ABOUT THIS EXERCISE => Each line below from the one containing "#fefefe; stroke-width: 14" through the one containing "#7c7e81; stroke: #fff;" should be output exactly as it stands, and no other line should appear.

GIVEN ENTRIES =>
= = = = = = =
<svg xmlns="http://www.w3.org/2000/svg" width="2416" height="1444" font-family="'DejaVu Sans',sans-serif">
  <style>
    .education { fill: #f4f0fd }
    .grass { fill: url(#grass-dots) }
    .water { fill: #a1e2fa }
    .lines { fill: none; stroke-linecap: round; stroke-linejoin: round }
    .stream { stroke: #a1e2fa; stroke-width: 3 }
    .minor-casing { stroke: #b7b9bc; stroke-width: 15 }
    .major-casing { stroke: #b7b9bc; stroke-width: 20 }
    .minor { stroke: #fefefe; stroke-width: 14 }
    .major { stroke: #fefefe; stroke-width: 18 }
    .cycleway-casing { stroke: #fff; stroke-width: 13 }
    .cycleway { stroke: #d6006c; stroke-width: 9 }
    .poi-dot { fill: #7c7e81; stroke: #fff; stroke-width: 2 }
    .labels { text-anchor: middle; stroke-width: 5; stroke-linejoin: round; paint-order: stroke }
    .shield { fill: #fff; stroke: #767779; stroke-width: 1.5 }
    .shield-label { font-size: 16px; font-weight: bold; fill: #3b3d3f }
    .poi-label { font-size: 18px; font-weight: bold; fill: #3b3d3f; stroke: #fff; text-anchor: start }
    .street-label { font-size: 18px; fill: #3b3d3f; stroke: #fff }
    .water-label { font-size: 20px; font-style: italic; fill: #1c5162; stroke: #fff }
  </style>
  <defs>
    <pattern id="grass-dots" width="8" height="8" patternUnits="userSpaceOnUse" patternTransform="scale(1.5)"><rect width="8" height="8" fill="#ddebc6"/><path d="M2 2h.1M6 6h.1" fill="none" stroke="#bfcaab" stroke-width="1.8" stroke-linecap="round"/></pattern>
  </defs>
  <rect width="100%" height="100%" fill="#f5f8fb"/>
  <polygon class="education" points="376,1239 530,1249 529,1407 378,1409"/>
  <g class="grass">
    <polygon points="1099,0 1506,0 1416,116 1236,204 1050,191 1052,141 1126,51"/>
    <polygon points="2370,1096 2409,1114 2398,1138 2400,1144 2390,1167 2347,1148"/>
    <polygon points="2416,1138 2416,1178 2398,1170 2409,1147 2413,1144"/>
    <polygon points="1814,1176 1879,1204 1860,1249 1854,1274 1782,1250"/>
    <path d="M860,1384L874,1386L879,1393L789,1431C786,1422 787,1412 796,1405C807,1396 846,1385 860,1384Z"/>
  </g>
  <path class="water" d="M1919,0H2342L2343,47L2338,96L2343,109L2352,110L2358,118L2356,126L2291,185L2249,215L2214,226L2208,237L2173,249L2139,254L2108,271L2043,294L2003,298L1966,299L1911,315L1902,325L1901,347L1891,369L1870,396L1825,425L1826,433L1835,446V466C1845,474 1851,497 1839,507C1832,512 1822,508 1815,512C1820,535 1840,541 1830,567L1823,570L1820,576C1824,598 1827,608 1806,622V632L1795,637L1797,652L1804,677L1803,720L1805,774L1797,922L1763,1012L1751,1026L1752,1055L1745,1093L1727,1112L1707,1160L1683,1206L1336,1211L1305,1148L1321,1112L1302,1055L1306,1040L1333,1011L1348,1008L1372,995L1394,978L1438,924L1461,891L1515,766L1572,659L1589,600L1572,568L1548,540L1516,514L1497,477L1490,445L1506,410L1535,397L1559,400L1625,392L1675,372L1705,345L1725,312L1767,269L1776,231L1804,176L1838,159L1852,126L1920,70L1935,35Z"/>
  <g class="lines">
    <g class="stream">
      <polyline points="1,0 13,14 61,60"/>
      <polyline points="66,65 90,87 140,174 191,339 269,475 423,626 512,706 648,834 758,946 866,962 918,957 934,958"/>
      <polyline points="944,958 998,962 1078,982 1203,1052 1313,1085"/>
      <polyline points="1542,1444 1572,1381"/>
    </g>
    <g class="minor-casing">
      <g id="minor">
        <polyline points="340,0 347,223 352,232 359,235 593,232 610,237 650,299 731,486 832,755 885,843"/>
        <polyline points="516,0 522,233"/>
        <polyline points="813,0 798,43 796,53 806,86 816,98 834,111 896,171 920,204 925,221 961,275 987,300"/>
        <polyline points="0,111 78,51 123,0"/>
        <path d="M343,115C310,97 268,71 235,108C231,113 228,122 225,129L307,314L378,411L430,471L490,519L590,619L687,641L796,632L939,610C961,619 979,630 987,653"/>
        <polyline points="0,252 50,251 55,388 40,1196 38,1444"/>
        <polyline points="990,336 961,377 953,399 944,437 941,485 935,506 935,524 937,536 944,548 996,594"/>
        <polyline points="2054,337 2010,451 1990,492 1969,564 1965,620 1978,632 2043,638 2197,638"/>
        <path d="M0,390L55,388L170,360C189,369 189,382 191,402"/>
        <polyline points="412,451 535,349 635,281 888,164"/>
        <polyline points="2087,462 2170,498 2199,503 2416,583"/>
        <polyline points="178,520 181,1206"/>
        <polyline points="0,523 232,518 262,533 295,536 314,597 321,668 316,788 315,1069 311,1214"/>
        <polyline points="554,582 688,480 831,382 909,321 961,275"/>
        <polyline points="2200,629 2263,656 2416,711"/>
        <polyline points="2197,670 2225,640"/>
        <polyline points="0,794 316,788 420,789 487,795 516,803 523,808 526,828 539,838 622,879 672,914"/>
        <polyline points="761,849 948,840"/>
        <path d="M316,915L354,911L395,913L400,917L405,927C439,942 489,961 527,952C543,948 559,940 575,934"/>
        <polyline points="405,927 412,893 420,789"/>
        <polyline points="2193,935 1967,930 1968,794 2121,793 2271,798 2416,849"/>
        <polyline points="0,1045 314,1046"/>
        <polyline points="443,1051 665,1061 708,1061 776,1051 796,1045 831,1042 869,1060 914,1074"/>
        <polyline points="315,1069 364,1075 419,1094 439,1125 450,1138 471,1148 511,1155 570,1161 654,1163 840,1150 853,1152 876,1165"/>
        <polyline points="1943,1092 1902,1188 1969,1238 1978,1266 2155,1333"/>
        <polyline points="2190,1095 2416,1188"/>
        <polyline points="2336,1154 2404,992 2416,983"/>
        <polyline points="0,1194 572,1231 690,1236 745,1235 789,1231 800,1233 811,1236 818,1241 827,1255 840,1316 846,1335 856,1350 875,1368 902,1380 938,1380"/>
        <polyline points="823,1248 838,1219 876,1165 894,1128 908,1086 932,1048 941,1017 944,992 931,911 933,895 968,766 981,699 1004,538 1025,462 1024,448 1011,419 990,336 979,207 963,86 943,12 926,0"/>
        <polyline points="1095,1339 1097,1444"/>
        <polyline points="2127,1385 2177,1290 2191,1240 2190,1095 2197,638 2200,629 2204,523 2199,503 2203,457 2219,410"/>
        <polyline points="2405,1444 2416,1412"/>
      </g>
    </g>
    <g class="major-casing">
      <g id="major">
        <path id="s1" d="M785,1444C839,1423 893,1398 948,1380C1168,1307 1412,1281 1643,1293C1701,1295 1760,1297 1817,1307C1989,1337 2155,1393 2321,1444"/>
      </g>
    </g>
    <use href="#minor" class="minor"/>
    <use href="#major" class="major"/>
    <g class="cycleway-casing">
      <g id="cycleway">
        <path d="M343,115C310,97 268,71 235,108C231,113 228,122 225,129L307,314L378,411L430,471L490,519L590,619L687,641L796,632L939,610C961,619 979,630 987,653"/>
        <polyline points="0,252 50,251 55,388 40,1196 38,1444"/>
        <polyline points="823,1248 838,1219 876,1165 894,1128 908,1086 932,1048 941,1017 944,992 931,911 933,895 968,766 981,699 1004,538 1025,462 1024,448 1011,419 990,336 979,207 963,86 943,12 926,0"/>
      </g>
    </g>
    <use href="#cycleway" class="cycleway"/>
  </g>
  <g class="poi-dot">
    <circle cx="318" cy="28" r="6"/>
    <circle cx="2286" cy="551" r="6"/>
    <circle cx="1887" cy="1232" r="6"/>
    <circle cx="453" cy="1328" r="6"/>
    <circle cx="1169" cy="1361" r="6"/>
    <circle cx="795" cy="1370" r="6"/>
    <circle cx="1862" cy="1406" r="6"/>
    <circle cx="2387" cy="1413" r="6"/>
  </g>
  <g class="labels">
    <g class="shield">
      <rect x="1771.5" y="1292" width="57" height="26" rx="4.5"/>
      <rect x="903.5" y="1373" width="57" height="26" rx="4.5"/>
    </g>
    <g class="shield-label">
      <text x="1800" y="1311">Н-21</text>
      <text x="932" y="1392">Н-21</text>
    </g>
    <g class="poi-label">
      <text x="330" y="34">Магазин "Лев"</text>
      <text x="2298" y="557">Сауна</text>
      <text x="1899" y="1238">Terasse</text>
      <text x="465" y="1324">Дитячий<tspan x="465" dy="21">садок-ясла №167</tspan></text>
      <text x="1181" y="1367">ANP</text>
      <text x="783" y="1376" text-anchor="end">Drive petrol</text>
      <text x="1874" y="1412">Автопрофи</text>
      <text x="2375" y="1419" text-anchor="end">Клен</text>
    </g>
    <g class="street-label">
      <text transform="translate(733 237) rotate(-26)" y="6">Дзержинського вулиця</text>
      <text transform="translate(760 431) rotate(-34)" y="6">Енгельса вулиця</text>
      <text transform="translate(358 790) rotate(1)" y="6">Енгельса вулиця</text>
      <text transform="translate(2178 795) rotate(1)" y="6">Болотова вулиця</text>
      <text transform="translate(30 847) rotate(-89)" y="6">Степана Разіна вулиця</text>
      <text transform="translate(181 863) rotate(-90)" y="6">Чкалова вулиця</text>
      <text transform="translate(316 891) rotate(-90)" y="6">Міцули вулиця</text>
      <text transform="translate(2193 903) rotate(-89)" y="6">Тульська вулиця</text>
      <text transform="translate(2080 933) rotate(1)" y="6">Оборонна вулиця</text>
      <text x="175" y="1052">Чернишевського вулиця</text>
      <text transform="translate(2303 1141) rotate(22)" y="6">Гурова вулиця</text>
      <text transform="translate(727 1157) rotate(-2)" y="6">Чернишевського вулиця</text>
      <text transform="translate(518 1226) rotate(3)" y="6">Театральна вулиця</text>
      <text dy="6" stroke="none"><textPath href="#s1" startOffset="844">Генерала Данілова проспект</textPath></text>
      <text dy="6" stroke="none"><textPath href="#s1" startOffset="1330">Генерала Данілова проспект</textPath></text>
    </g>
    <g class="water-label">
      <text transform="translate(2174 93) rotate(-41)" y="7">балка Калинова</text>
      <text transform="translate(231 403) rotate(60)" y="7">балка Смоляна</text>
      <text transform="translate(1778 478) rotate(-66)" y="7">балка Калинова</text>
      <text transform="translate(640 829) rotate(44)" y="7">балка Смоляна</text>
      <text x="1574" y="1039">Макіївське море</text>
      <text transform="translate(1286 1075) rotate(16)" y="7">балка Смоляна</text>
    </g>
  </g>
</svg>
= = = = = = =
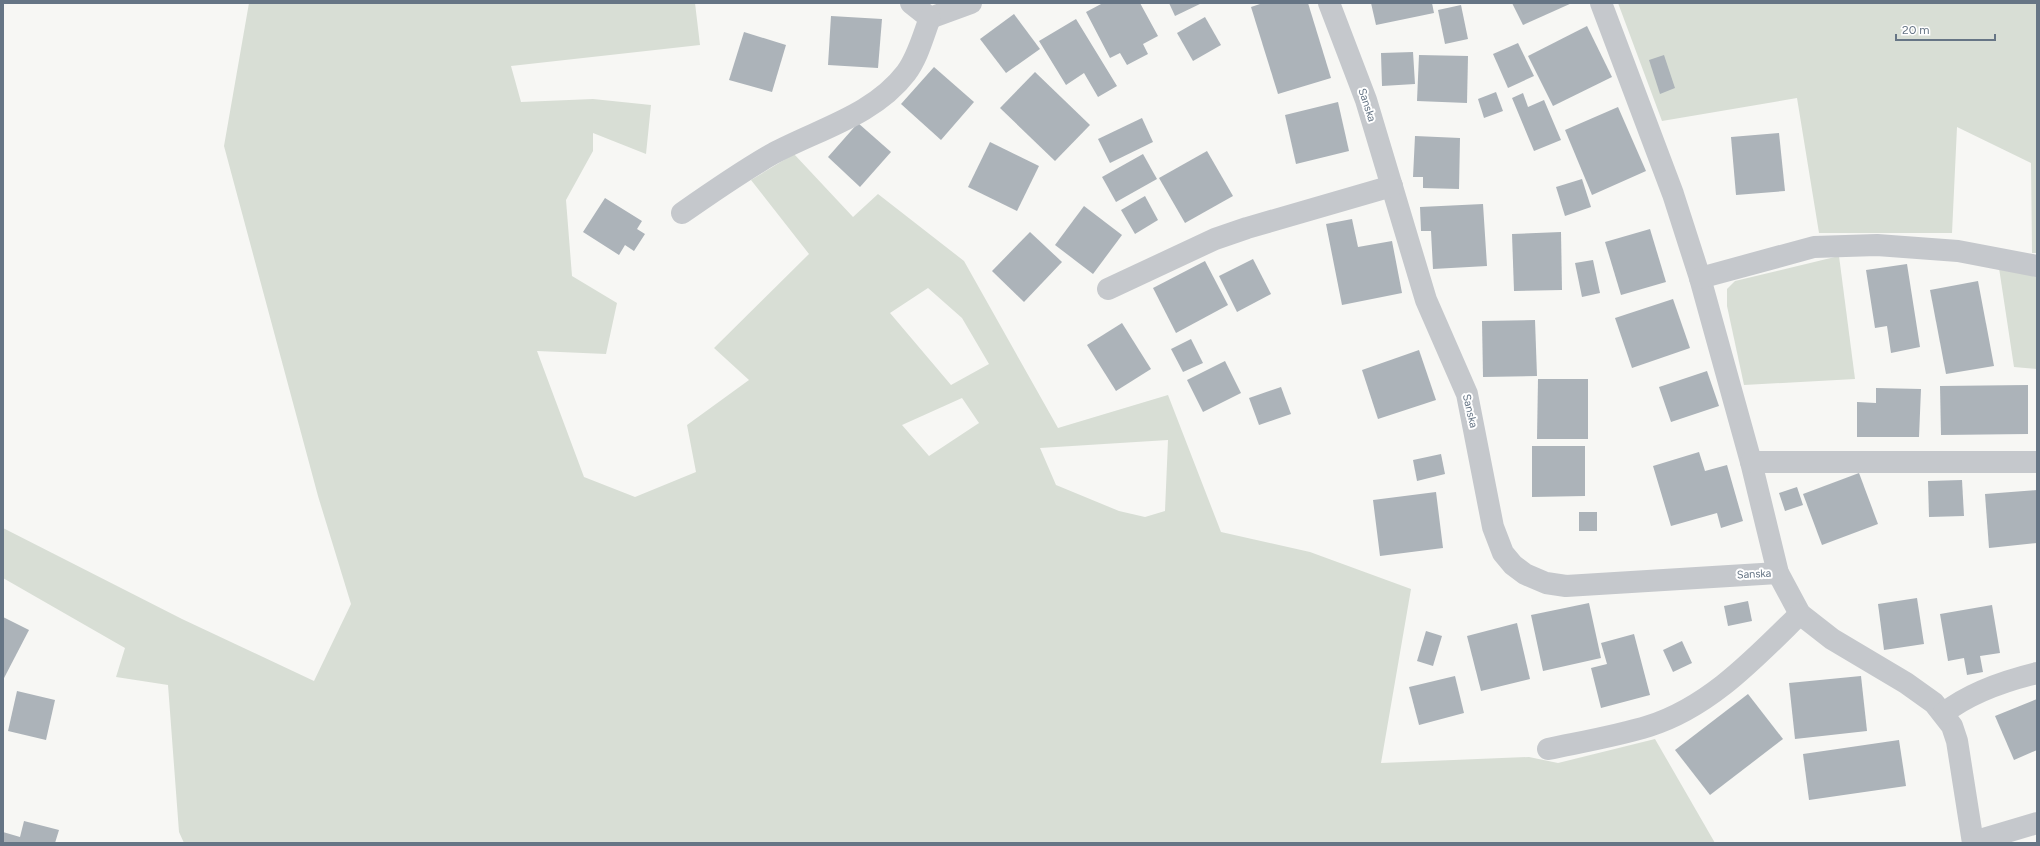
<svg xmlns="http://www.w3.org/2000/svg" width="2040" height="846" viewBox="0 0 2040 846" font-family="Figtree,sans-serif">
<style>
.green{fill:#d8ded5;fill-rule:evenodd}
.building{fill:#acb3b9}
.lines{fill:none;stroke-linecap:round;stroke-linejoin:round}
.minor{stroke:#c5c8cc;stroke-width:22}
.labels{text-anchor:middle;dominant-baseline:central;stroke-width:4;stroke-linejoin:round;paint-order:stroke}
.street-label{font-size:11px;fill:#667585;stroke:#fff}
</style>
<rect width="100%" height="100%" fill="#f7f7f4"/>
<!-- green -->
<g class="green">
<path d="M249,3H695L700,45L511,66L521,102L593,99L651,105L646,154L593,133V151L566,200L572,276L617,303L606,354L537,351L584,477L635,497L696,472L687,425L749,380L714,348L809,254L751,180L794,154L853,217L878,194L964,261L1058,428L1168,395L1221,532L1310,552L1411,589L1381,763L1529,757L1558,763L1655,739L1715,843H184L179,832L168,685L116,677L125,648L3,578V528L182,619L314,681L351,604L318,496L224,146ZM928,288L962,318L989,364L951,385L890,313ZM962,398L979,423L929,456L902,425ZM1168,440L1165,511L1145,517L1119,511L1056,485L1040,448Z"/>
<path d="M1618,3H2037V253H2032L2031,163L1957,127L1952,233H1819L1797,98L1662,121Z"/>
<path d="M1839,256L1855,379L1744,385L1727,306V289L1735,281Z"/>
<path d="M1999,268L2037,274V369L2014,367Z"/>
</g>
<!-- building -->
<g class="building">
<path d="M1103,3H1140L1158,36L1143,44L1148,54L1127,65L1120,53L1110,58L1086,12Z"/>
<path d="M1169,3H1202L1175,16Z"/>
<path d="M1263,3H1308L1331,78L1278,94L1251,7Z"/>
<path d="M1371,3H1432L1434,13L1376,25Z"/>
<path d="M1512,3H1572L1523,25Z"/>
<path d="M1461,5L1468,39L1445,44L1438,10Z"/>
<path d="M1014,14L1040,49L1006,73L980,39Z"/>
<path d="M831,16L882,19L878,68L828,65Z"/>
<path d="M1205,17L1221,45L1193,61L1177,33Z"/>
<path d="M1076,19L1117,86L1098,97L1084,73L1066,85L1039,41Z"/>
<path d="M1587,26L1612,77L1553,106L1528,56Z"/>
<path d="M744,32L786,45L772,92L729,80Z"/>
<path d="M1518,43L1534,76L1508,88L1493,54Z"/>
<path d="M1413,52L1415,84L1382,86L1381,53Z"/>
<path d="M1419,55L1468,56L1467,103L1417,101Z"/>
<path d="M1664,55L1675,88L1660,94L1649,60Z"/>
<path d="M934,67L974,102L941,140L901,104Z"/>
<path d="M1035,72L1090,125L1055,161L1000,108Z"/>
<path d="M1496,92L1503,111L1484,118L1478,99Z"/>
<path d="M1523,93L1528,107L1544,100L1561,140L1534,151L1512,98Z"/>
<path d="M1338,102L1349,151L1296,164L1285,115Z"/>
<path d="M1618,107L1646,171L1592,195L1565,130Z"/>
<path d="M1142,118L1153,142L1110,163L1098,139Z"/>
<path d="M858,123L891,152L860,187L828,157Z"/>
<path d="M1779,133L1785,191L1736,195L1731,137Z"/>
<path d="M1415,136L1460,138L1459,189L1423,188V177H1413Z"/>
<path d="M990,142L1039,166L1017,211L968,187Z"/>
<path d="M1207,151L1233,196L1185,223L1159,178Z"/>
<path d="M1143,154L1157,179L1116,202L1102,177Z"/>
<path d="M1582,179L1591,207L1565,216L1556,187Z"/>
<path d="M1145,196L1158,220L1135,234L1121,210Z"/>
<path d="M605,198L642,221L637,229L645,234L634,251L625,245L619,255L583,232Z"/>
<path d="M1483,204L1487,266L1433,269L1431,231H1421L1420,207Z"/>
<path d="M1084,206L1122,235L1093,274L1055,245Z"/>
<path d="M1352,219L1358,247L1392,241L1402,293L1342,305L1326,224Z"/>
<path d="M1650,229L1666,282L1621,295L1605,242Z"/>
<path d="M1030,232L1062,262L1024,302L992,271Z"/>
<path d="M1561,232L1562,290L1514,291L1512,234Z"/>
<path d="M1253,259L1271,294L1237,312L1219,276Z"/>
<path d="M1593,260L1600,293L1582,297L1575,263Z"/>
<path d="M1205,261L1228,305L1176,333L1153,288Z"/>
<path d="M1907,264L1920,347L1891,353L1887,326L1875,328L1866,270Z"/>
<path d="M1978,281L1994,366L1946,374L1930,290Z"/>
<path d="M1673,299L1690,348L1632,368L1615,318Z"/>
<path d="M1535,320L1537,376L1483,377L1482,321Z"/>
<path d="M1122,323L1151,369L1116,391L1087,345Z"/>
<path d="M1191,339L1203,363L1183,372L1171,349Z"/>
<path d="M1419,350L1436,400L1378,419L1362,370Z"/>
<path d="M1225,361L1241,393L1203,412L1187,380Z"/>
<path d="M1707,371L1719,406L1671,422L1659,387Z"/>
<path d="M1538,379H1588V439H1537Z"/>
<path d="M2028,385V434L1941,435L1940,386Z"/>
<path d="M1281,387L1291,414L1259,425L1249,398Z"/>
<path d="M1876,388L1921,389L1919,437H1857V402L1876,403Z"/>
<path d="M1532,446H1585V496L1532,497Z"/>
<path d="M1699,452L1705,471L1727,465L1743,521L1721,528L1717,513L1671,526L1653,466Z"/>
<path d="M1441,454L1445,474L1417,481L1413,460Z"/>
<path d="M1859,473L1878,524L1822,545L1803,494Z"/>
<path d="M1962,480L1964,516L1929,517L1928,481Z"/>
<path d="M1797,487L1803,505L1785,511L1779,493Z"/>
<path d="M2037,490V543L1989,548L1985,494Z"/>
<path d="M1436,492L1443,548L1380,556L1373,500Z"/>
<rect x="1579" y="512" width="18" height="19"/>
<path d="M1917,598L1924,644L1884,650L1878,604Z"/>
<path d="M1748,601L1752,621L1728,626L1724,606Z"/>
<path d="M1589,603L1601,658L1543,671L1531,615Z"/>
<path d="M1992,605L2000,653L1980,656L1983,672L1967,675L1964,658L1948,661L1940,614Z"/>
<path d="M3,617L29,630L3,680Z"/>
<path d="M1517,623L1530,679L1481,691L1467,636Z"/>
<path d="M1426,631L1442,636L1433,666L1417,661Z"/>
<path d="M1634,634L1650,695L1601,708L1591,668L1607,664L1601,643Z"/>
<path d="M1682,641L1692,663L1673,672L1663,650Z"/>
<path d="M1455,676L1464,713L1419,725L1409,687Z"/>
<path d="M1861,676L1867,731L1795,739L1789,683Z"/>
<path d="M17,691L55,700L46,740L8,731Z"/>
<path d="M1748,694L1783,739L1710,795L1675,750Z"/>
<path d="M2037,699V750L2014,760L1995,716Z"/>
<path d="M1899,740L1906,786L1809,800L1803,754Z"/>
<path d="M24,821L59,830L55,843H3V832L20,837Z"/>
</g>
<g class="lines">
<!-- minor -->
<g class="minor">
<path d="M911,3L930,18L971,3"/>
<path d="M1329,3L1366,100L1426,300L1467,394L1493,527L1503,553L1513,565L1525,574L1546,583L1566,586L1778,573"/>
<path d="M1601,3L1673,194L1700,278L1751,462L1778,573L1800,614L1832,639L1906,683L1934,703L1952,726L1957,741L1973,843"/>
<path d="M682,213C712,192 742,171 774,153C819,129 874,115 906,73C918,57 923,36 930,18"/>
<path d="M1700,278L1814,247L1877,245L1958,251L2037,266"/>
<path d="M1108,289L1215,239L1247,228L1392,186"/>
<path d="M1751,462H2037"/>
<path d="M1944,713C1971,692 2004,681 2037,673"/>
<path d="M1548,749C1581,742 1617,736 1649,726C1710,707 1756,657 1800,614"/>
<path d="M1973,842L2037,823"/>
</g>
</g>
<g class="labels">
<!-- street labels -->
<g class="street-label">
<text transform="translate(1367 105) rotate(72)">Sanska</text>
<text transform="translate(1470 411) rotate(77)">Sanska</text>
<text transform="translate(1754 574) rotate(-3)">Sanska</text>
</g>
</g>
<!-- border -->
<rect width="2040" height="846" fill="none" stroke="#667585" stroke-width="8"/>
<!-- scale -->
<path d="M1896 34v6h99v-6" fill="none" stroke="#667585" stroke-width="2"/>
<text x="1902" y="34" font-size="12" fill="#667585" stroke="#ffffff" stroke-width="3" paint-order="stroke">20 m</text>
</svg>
= = = = = = =
EXERCISE ANSWER =>
    .minor { stroke: #fefefe; stroke-width: 14 }
    .major { stroke: #fefefe; stroke-width: 18 }
    .cycleway-casing { stroke: #fff; stroke-width: 13 }
    .cycleway { stroke: #d6006c; stroke-width: 9 }
    .poi-dot { fill: #7c7e81; stroke: #fff; stroke-width: 2 }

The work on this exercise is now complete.